Your assignment: Look through the data below for the line with "X140525500Y-88201500D03*", and transcribe it exactly together with each line after it up to and including the line with "X140525500Y-73596500D03*". Give nothing else.

Data extracts below:

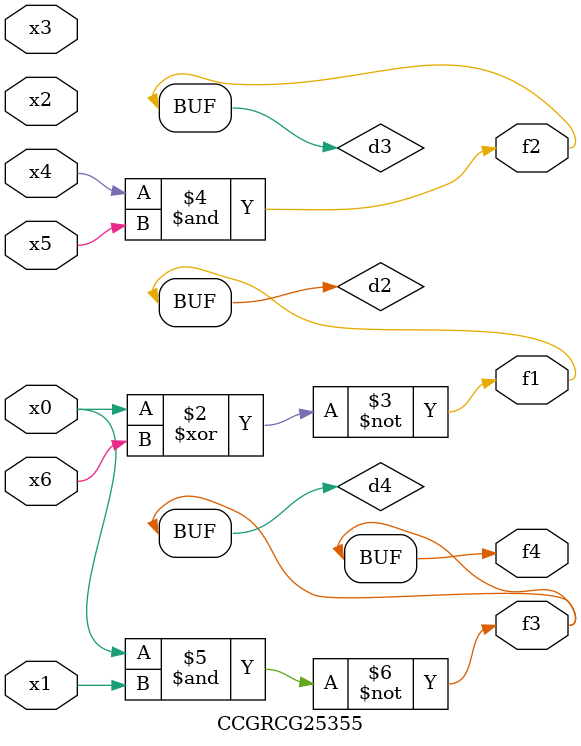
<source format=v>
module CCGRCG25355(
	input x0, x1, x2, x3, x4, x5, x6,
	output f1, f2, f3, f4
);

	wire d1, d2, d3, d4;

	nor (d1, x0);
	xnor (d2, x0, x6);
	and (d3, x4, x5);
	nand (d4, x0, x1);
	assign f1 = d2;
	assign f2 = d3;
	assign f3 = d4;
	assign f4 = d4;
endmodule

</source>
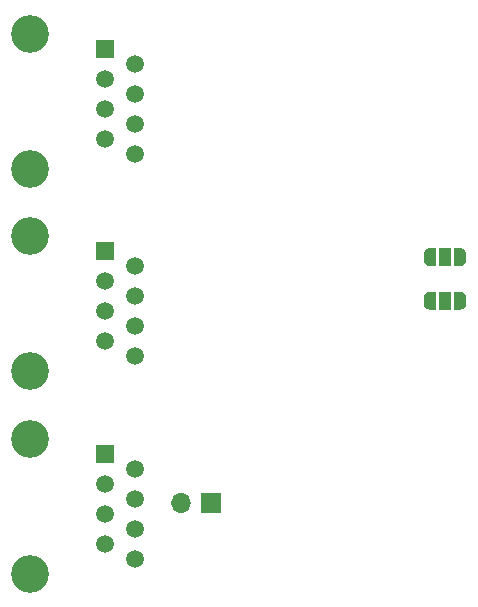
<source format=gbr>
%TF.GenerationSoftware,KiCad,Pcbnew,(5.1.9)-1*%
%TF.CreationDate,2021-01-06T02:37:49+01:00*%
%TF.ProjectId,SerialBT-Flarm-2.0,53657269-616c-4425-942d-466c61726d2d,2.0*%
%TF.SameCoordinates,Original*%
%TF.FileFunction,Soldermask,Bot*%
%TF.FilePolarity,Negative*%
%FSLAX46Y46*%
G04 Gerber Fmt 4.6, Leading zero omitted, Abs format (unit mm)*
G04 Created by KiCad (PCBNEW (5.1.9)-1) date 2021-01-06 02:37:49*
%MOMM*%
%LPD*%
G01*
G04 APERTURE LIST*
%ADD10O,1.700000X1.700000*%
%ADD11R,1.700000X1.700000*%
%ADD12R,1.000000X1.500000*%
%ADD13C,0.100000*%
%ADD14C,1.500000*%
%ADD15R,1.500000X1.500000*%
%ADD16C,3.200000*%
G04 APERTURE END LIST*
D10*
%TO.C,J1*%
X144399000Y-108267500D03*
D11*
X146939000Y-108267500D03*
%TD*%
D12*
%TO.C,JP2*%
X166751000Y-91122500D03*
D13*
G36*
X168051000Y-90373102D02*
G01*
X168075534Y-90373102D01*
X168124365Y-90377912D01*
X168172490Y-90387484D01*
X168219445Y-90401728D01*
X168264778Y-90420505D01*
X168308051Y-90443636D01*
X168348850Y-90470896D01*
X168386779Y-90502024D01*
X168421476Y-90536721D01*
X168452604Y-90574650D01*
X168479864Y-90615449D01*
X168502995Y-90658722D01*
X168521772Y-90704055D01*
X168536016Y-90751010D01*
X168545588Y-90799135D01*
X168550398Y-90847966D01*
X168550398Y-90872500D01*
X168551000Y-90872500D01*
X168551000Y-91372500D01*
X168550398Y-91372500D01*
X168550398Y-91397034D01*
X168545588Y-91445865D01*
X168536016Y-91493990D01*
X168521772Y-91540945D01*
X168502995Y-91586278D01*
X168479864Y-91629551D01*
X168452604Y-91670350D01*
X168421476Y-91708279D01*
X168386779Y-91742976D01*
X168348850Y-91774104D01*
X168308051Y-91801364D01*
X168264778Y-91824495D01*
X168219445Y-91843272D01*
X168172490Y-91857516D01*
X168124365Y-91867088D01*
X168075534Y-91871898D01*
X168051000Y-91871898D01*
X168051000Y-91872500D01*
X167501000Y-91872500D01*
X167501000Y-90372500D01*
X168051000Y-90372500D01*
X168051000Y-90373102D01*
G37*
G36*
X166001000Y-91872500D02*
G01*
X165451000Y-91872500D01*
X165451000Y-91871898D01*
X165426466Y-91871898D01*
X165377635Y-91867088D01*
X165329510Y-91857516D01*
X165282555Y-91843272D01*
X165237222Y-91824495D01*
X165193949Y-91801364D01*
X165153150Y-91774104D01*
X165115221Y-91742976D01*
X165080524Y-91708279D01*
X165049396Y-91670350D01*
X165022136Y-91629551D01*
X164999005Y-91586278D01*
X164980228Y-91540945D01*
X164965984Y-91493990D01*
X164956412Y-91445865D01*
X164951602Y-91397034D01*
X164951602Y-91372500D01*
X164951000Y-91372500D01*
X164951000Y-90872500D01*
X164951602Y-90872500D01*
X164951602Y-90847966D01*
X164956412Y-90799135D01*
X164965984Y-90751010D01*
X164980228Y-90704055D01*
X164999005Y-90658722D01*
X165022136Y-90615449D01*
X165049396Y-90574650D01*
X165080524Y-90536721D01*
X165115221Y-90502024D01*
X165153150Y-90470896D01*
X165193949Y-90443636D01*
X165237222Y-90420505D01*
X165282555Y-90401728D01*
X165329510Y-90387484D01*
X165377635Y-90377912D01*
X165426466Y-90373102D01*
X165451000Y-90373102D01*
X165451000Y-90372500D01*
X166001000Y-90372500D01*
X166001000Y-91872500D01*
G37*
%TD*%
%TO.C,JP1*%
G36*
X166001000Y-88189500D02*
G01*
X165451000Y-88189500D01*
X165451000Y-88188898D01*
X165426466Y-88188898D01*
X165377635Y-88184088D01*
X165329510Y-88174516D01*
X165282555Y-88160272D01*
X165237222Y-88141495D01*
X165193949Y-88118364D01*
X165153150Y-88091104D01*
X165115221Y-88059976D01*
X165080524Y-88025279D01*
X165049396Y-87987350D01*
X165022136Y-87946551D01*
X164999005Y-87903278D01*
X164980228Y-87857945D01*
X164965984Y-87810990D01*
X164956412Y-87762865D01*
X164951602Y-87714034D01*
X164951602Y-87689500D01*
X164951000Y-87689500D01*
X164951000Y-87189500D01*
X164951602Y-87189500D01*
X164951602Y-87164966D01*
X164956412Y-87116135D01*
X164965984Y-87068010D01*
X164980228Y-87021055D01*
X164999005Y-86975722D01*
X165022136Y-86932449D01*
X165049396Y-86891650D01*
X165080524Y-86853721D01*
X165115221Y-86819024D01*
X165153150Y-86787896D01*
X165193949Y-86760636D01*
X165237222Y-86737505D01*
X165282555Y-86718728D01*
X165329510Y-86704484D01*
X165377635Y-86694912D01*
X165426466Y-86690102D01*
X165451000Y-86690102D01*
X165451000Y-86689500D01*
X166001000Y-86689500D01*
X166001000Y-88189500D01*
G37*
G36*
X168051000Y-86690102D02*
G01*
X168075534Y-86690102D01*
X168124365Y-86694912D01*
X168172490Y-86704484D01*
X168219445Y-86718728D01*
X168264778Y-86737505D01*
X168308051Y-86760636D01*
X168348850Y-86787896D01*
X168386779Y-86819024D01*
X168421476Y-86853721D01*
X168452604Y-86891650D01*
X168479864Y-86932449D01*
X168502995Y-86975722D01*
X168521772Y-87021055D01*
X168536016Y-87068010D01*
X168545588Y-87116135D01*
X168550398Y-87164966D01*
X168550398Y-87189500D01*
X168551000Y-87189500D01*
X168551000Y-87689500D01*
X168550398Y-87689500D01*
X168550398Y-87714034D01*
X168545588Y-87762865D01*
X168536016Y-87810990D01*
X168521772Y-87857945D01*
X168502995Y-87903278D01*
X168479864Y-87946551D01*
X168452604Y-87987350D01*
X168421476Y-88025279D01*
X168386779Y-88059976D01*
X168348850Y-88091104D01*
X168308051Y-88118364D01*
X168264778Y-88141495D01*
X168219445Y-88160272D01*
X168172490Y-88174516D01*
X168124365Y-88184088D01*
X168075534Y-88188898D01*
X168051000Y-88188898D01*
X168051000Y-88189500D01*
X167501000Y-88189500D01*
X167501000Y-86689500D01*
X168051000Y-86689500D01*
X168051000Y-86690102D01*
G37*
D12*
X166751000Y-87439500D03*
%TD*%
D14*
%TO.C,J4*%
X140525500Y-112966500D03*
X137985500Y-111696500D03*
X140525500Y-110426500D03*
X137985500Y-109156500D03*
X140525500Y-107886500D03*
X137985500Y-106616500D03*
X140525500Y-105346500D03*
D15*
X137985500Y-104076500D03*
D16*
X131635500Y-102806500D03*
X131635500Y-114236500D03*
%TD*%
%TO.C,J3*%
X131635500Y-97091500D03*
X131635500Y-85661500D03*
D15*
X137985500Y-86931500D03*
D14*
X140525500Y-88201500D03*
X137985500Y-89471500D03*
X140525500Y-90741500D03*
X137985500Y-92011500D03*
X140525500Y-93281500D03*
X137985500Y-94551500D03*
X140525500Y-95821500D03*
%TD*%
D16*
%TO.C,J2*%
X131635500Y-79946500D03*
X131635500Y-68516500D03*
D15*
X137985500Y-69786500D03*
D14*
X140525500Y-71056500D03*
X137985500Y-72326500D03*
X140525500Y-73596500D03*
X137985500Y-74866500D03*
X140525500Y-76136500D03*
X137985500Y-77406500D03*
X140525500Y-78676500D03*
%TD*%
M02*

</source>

End of Data extracts.

Response area:
X140525500Y-88201500D03*
X137985500Y-89471500D03*
X140525500Y-90741500D03*
X137985500Y-92011500D03*
X140525500Y-93281500D03*
X137985500Y-94551500D03*
X140525500Y-95821500D03*
%TD*%
D16*
%TO.C,J2*%
X131635500Y-79946500D03*
X131635500Y-68516500D03*
D15*
X137985500Y-69786500D03*
D14*
X140525500Y-71056500D03*
X137985500Y-72326500D03*
X140525500Y-73596500D03*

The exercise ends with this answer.